Bats, the beady-eyed critters that take flight in the night, aren’t the bloody-thirsty menace that horror movies and popular folklore make them out to be.
For the past 13 years, Leslie Friedman, artistic director of the Lively Foundation, a San Francisco-based nonprofit that supports the performing arts, has been the force behind “Bat Tales,” a hour-and-a-half variety show that celebrates the mystery and beauty of the world’s only flying mammal.
All of the songs, dances and stories featured in “Bat Tales” are based on folklore — OK, so Friedman admits to making up a few of the stories — and aim to shed some much needed light on these misunderstood creatures.
“The imagination can be more powerful than fact for humans,” says Friedman, a self-professed bat crusader.
“The only way to defeat the ridiculousness of these stories is with something that’s both funny and positive and appeals to your imagination. You can say all that scientific stuff until you’re blue in the face and it won’t get the message across as well as satire.”
This year’s production, “Bat Tales: That Old Bat Magic,” takes flight at Fort Mason Center’s Cowell Theater Sunday with a program of both new and old performances. The title of this year’s show, “That Old Bat Magic,” shares its name with the premiere of Friedman’s newest work, which is a jazz ballet featuring dancers Kai Davis and Ari Sorrentino performing to a musical collage of the jazz standard “That Old Black Magic.”

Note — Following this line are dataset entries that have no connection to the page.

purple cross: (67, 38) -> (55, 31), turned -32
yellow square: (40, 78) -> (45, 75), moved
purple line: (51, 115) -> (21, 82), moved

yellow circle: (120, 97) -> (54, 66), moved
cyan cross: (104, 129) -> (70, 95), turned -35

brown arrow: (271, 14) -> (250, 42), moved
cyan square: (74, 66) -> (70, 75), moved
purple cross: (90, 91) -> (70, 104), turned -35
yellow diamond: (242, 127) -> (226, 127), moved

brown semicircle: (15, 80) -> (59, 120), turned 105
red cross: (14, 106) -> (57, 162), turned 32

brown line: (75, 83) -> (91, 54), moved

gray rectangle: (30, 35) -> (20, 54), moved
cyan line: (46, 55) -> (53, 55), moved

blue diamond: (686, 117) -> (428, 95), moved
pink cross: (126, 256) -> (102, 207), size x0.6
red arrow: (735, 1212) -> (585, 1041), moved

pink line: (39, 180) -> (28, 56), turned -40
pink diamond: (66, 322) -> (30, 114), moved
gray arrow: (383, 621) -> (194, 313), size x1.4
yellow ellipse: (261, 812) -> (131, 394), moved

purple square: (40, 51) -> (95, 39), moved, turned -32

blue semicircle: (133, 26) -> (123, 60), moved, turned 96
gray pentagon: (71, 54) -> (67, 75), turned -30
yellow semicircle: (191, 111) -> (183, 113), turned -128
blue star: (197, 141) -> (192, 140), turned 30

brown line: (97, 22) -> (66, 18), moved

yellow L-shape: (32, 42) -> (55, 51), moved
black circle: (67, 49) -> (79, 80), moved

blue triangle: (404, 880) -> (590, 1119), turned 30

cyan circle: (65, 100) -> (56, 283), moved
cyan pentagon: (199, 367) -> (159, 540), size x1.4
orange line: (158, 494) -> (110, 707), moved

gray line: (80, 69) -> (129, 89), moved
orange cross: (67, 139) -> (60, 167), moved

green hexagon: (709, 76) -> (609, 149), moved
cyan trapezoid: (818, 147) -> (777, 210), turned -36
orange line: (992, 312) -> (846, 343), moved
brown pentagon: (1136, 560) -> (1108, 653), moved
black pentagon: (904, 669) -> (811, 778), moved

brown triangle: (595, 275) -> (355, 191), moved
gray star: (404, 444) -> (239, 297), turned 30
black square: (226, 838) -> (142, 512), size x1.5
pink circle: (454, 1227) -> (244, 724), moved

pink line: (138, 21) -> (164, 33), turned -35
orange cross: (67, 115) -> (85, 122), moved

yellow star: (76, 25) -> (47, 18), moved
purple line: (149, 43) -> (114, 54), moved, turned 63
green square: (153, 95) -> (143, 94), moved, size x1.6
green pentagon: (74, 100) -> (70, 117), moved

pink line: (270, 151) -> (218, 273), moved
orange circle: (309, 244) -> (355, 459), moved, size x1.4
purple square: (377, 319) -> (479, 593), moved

Another new piece, the cautionary tale “Mine Bat,” is set against the backdrop of electronic music by British composer Jonathan Harvey and warns of the animal’s habitat destruction.
“In American the natural habitat is disappearing and bats have taken to living in abandoned mines. Unfortunately, sometimes these mines get walled up and the bats are trapped or people go into the mines and for fun light firecrackers and torture the bats,” says Friedman.
While “Mine Bat” is certainly a serious piece, there’s plenty of lighter fare for audiences to enjoy — such as the outrageous chicken costume featured in “You Are What You Eat,” to “Vote for Me,” a tale about the Chiropteran — that’s the scientific name for bat — Party’s bid for re-election.
“My hope is that the show is rich enough in texture that it affects people in a personal and emotional way,” says Friedman. “They may not appreciate the same things, but they’ll come out having a heightened experience from being a part of it and that’s really what my goal is.”
Proceeds from the show will benefit the Lively Foundation’s programs for families in need, seniors and schoolchildren.